SELECTED EXCERPT
Carol-anne Gainer at the Bell Roberts
by Linda Stupart

Carol-anne Gainer is a recent addition to the Cape Town art scene though she is well known in Durban from where she has recently moved. It's not often you encounter hardcore feminists in Cape Town. Sure, there are a lot of young trendy women artists engaging in gender issues through pretty, amicable nostalgia, but a woman peeing on paper is something else altogether...

That's not to say that Gainer's work isn't pretty. Far from it, in fact. Her Piss series of urine and charcoal dust on Fabriano evoke the most delicate of Abstract Expressionist endeavours while questioning the mythical heroism in the gestures of this Modernist movement's main protagonists.

The particulars of geographical detail that comprise the titles of the urine on paper Marking pieces, such as Marking London and Marking Durban, eloquently infiltrate the usually reserved-for-men act of marking territory. They also raise questions of ideas of home as an hermetic and specific entity that is often unrelated to the positioning of the human body.

DIRECTIVE 1
Print the passage of the review from "That's not to" up to and including "the human body.".
DIRECTIVE 2
Answer these questions using the review:
(a) From which city has Carol-anne Gainer recently moved?
(b) What materials is her Piss series made of?
(c) Which two Marking pieces does the review name?

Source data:
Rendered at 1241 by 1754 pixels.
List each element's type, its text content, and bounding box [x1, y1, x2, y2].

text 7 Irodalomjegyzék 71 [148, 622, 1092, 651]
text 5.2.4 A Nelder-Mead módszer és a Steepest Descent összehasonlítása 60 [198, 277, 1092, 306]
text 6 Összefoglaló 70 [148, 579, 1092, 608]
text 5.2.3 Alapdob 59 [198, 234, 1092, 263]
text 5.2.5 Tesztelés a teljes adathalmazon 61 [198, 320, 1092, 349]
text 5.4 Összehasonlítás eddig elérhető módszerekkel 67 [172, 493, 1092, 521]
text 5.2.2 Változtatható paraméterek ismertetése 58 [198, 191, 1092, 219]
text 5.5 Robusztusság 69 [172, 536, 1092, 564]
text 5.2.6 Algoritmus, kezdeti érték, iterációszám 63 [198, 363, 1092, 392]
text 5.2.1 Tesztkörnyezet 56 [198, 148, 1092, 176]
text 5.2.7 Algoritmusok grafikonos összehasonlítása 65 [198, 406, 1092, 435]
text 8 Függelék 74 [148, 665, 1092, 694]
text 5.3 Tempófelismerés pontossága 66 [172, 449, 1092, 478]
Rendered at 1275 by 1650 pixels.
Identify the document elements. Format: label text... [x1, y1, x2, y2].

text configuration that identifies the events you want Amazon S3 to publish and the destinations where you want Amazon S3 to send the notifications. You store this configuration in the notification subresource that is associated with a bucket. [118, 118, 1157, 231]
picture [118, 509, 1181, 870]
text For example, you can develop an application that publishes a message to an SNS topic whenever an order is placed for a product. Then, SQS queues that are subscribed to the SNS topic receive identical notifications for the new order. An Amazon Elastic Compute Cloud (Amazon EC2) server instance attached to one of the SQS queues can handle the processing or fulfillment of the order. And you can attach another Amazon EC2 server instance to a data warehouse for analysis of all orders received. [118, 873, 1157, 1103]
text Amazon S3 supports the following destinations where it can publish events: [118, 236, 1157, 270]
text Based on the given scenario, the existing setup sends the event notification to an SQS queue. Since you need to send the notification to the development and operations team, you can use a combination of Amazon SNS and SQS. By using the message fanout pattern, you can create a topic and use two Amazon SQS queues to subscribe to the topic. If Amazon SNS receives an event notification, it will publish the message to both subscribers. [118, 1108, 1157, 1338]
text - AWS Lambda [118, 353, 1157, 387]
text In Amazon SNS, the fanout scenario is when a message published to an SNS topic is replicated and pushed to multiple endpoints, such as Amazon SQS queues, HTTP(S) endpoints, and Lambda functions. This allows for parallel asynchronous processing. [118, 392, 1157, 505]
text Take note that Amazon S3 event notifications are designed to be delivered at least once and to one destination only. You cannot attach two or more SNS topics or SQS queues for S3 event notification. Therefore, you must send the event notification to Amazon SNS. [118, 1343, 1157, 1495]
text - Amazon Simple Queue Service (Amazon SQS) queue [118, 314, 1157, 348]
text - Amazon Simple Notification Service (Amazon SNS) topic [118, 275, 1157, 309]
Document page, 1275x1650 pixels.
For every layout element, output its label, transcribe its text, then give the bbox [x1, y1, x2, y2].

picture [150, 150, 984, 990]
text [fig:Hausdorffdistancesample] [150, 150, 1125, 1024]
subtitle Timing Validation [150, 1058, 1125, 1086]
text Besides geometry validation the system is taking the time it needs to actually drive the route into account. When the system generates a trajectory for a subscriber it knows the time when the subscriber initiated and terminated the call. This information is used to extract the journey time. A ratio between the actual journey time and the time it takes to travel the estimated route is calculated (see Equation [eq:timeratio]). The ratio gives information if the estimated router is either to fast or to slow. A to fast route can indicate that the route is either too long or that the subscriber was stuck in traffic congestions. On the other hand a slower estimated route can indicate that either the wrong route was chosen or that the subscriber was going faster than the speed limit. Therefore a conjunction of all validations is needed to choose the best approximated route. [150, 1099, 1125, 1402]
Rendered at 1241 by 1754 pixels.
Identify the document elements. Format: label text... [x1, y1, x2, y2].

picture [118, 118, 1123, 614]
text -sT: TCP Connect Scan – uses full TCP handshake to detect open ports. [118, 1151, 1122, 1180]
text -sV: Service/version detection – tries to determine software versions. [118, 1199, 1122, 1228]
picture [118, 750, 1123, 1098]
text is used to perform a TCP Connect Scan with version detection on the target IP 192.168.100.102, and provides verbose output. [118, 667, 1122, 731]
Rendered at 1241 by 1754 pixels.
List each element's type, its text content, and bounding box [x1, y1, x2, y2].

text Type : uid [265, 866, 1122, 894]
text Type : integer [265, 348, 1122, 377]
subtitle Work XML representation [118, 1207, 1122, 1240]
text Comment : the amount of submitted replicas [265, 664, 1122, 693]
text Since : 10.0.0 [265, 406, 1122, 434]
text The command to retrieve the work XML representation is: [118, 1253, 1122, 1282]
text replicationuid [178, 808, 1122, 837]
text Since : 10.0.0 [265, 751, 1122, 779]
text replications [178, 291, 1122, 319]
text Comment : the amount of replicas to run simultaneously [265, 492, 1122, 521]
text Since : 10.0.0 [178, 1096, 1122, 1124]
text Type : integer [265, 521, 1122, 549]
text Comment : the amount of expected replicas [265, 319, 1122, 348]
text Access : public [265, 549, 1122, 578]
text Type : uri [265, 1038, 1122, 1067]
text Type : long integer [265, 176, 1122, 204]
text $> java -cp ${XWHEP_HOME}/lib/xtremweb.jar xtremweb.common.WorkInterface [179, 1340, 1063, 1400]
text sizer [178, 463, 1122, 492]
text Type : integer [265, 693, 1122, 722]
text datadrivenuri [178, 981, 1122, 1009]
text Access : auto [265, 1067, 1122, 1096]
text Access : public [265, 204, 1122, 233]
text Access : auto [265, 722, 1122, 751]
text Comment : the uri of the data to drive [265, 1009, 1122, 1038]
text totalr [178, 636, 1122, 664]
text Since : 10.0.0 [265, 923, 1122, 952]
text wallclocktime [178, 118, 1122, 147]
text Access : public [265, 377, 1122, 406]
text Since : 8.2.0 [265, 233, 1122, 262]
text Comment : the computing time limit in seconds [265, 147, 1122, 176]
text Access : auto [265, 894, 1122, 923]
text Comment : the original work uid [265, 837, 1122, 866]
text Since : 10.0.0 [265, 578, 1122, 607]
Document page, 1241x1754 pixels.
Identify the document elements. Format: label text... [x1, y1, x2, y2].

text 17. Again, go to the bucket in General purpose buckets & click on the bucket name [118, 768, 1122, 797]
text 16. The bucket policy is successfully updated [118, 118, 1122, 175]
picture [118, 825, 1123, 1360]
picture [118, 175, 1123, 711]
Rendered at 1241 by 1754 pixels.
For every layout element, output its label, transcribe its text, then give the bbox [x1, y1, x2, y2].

CORRECT RESULT 1
That's not to say that Gainer's work isn't pretty. Far from it, in fact. Her Piss series of urine and charcoal dust on Fabriano evoke the most delicate of Abstract Expressionist endeavours while questioning the mythical heroism in the gestures of this Modernist movement's main protagonists.

The particulars of geographical detail that comprise the titles of the urine on paper Marking pieces, such as Marking London and Marking Durban, eloquently infiltrate the usually reserved-for-men act of marking territory. They also raise questions of ideas of home as an hermetic and specific entity that is often unrelated to the positioning of the human body.

CORRECT RESULT 2
(a) Durban
(b) Urine and charcoal dust on Fabriano
(c) Marking London and Marking Durban